Menino did not speak in racial code.

That’s absolutely right. I tried to draw him out [on the topic of race and ethnicity], but he didn’t take the bait. The hunch that I had was that he was sensitive to this phenomenon of certain people being excluded because of their racial or ethnic identity. I sense that he was sensitive to that because in this town, being Italian, he felt like an outsider.  It would have been unseemly for him as mayor for 20 years [to say now] that I was aggrieved before because the Irish did this, that, and the other to me. The closest he came was to say very proudly, I broke the Irish monopoly on City Hall.

So why hasn’t Boston had an African American mayor yet?

The Boston electorate was polarized [along racial lines] following school desegregation for a few decades. That broke down [in 2009] with the election of two councilors at-large, Ayanna Pressley and Felix G. Arroyo.

The other thing is an inadequate African American political infrastructure. You just don’t happen upon a black mayor. It takes organization and strategy, some foresight.  Nobody could have predicted when Tom Menino was going to leave or why. But when he departed, the African American community was basically caught flat-footed and unprepared to lend a vital organization to a candidate capable of winning.

Felix G. Arroyo, Charlotte Golar Richie, and Charles Yancey ran unsuccessfully in the 2013 mayoral primary: Do communities of color need to unite behind one candidate rather than split the minority vote?

This is where I depart and dissent from the common wisdom that the African American community or communities of color need to rally behind a single candidate.  The idea that we need to unite behind one candidate also operates on the premise that Boston has a racially polarized electorate. It does not.

There were as many white candidates as candidates of color, so the white vote wasn’t going to be united either.  Arroyo had given up his at-large city council seat. Was he going to bow out in favor of somebody else?  I don’t think so. Yancey, because he is a senior member of the city council, thought he was entitled to run. Nobody was going to convince him otherwise.

From left to right: Felix G. Arroyo, Tito Jackson, Charles Yancey, Ayanna Pressley
From left to right: Felix G. Arroyo, Tito Jackson, Charles Yancey, Ayanna Pressley

This diversity could have been a tremendous strength if one of them had actually made it to the general election. For example, John Barros, a Cape Verdean, excited people.  He’s probably the only candidate of color who outperformed expectations.

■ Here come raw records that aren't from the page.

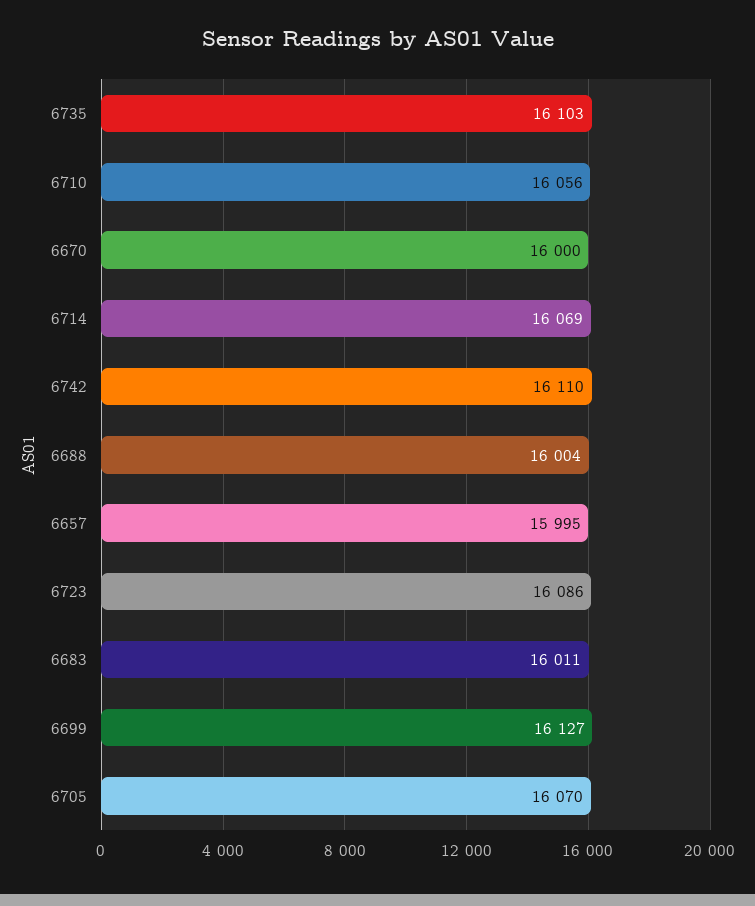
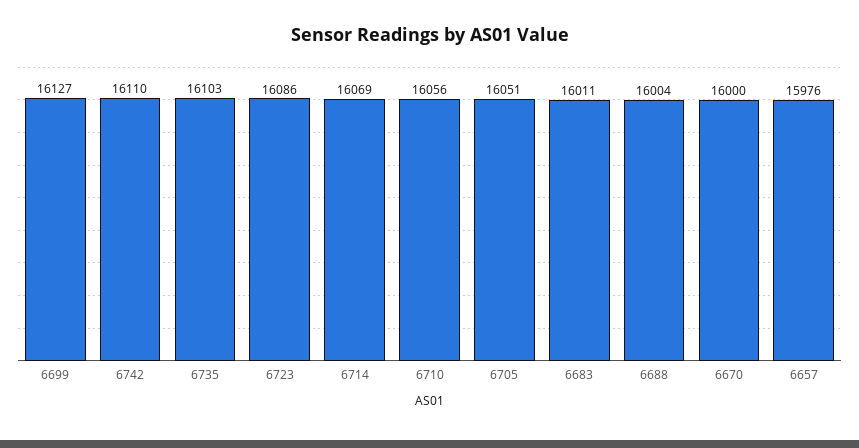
6657: 15995 -> 15976
6705: 16070 -> 16051

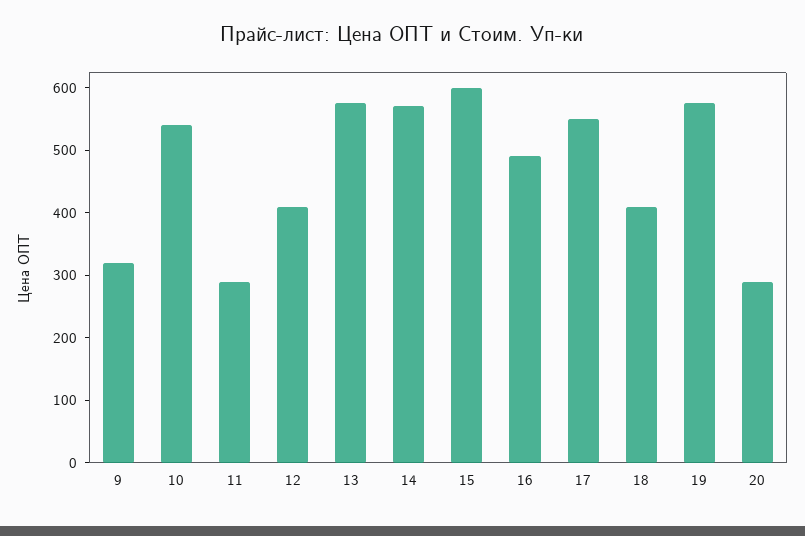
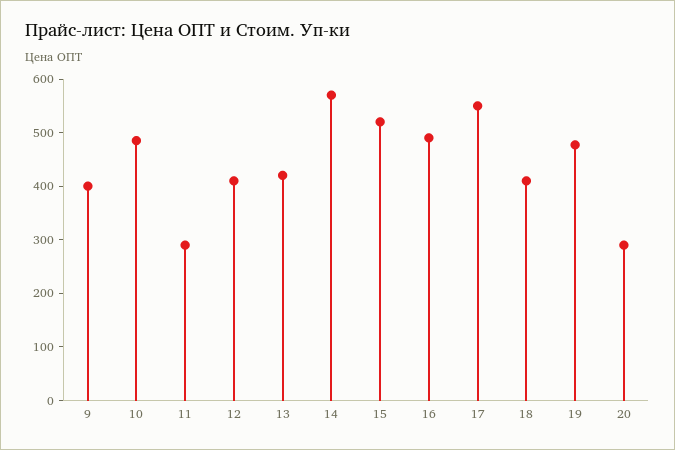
9: 320 -> 400
10: 540 -> 480
13: 580 -> 420
15: 600 -> 520
19: 580 -> 480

I strongly suspect that the subsequent election of Rep. Evandro Carvalho, [a Dorchester Democrat], who is Cape Verdean, owes his success partly to Barros.

Deval Patrick
Deval Patrick

What’s Deval Patrick’s legacy for black political power in Massachusetts?

He brought a good number of African Americans into responsible positions in state government. Many of them, I expect, will play other roles in government down the road.  Some of the people he brought in seemed to have an impact on people’s thinking.  To bring in [former Suffolk County sheriff] Andrea Cabral as secretary of public safety elevates her stature. I don’t know what she does from there, but she might have more options as a former cabinet secretary. That’s one effect: African American leadership development.